Parker Palmer in, The Courage to Teach, (1998 p.3), says that his book:
explores the teacher’s inner life, but it also raises a question that goes beyond the solitude of the teacher’s soul: How can the teacher’s selfhood become a legitimate topic in education and in our public dialogues on educational reform?
It turns out that this site is an attempt to answer Palmer’s question.
In a similar vein Sondra Perl (1994), (in Laidlaw, Mellett and Whitehead 2003) says:
Stories have mythic powers. To know this … is to know the shaping power of the tale. But how, I wonder, do we see beyond the boundaries of a familiar story and envision a new one? What, in other words, are the connections between texts we read and the lives we live, between composing our stories and composing ourselves?

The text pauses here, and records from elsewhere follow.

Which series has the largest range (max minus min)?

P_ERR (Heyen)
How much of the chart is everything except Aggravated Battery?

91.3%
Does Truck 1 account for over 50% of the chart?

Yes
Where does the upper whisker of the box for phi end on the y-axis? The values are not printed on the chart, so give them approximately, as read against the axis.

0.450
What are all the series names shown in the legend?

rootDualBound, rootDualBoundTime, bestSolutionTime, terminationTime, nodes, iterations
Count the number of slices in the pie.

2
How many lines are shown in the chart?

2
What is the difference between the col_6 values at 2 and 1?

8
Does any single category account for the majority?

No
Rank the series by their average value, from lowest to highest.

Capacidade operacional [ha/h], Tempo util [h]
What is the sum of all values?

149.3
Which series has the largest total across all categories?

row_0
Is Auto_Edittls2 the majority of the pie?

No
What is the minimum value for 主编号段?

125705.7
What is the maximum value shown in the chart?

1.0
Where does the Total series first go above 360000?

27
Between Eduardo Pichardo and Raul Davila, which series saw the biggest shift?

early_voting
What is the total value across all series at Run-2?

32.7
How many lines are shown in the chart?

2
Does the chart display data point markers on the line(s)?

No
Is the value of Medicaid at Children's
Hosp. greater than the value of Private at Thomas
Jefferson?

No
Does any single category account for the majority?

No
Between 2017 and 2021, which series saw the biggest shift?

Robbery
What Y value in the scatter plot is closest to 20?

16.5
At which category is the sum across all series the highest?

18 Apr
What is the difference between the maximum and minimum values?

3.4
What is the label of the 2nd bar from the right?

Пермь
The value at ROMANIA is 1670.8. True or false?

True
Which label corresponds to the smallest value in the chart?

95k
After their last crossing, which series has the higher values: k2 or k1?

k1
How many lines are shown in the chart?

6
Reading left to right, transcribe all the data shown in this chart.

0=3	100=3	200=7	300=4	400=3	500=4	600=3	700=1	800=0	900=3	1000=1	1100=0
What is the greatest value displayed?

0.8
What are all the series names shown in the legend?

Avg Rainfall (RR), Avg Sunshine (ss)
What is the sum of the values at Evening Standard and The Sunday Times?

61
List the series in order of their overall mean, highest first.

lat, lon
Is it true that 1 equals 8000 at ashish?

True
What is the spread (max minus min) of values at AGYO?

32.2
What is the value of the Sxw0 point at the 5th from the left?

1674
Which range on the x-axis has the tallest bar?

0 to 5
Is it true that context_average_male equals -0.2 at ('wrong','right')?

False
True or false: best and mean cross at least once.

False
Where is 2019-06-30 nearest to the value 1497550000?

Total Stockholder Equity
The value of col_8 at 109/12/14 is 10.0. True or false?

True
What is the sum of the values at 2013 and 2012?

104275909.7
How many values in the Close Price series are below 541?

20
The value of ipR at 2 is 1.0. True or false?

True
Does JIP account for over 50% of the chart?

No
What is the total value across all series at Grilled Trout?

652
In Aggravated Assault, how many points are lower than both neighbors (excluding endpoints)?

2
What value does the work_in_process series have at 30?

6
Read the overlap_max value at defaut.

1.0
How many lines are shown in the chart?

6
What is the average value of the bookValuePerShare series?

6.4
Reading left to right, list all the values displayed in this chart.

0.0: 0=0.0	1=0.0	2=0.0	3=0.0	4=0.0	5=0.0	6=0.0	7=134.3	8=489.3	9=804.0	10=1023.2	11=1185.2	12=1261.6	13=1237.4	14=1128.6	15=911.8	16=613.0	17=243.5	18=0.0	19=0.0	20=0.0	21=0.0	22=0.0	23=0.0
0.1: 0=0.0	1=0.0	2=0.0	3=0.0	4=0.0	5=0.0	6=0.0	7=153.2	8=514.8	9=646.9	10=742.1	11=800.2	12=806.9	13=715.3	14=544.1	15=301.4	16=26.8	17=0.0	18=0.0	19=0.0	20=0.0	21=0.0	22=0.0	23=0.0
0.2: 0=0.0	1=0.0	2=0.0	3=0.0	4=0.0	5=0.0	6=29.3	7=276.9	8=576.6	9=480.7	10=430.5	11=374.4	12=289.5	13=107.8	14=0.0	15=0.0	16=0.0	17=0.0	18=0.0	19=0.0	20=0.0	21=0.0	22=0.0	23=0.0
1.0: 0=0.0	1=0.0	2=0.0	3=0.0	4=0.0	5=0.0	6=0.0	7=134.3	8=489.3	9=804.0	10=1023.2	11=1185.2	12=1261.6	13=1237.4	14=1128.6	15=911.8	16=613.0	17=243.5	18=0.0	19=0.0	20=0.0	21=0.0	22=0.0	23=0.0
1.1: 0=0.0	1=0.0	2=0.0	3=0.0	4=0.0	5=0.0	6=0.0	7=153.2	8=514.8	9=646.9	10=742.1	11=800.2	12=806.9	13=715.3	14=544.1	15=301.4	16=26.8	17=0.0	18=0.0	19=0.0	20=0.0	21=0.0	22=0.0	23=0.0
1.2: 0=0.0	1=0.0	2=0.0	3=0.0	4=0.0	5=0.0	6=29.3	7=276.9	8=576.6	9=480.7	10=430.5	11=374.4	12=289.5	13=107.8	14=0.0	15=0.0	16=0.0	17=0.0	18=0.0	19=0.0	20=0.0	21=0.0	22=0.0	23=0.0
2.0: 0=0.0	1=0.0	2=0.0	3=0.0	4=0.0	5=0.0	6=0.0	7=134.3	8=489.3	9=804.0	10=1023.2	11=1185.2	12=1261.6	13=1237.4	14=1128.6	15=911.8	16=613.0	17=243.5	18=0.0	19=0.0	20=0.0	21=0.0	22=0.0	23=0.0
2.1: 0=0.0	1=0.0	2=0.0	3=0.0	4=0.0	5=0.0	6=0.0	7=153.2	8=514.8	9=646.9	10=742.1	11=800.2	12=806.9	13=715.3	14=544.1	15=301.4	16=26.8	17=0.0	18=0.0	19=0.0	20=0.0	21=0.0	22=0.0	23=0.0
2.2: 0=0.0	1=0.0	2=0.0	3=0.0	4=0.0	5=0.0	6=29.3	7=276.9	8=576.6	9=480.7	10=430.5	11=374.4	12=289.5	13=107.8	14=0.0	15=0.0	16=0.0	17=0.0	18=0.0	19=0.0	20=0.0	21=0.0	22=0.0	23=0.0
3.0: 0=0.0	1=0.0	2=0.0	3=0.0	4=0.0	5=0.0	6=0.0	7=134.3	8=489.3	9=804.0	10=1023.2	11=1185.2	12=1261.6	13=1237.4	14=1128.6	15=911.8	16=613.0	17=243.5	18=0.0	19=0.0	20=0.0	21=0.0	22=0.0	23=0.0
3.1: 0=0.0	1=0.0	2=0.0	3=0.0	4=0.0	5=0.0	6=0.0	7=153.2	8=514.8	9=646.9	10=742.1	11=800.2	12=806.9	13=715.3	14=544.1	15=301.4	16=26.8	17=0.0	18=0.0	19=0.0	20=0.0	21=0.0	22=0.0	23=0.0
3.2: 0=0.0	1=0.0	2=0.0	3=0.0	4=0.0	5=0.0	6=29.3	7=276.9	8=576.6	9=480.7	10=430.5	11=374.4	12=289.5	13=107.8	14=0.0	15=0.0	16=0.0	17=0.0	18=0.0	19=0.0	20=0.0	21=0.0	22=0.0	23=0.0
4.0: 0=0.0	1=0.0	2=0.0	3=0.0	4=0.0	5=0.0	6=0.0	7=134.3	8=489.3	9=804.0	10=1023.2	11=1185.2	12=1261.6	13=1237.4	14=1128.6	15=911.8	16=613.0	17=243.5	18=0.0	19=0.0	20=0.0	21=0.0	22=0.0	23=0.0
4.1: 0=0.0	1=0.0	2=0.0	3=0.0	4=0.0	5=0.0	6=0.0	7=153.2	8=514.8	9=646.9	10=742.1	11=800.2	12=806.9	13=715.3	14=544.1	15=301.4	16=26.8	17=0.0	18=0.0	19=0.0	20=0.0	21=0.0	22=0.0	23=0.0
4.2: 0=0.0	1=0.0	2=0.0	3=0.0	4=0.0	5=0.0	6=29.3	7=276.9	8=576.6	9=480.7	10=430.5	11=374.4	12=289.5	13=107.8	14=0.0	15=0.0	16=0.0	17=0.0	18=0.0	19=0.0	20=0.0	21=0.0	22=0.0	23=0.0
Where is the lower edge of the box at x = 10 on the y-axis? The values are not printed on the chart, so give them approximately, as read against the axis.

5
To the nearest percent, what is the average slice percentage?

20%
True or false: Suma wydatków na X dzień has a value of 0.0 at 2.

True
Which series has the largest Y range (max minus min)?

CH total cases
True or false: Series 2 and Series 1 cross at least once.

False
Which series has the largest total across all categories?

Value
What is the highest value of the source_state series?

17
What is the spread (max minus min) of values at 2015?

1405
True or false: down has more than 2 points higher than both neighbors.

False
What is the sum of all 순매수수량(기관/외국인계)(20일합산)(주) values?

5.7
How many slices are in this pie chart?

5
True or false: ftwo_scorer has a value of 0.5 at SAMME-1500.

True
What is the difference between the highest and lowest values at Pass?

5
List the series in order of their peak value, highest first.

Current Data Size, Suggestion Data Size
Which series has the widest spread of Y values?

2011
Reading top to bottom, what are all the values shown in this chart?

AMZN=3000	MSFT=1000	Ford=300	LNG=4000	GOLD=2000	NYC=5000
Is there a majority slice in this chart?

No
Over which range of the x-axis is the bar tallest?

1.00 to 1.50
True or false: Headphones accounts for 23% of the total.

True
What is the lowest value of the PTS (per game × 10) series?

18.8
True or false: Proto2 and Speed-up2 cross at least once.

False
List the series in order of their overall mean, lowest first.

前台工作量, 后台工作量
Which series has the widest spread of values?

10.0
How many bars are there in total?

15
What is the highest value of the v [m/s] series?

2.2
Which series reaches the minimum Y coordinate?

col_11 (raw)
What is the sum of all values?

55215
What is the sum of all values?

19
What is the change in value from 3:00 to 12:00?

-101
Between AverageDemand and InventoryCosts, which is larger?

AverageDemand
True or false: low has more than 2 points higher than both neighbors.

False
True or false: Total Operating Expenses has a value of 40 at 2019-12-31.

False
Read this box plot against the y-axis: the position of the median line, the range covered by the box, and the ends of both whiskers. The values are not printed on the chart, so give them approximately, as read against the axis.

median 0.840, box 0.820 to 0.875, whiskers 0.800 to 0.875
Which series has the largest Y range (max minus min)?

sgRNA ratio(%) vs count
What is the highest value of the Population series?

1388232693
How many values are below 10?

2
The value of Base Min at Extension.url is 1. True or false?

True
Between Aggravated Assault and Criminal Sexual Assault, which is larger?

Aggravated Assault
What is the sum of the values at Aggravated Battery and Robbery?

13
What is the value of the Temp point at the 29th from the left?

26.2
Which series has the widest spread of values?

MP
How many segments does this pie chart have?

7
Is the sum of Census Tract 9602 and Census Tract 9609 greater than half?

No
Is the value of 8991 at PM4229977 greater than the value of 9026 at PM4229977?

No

Stories are one answer to the question; ‘What is it that makes of the parts a whole?’. Story-making of our experience is in-built. Conversely we tend to read the world according to the stories to which we subscribe, or that we ourselves have created. A religious world-view would be an example of the former. Concerning personal stories and how we construe the world see the psychology, and methodology, of George Kelly HERE
I am seeking on this site, and have sought in my thesis, to see beyond the familiar stories of my life, and of education as it is has been, and, through ‘a re-composing’ of my life via autobiography, my teaching and dialogues, I have sought to envision a new story for education. This is what is meant by ‘applied autoethnography’.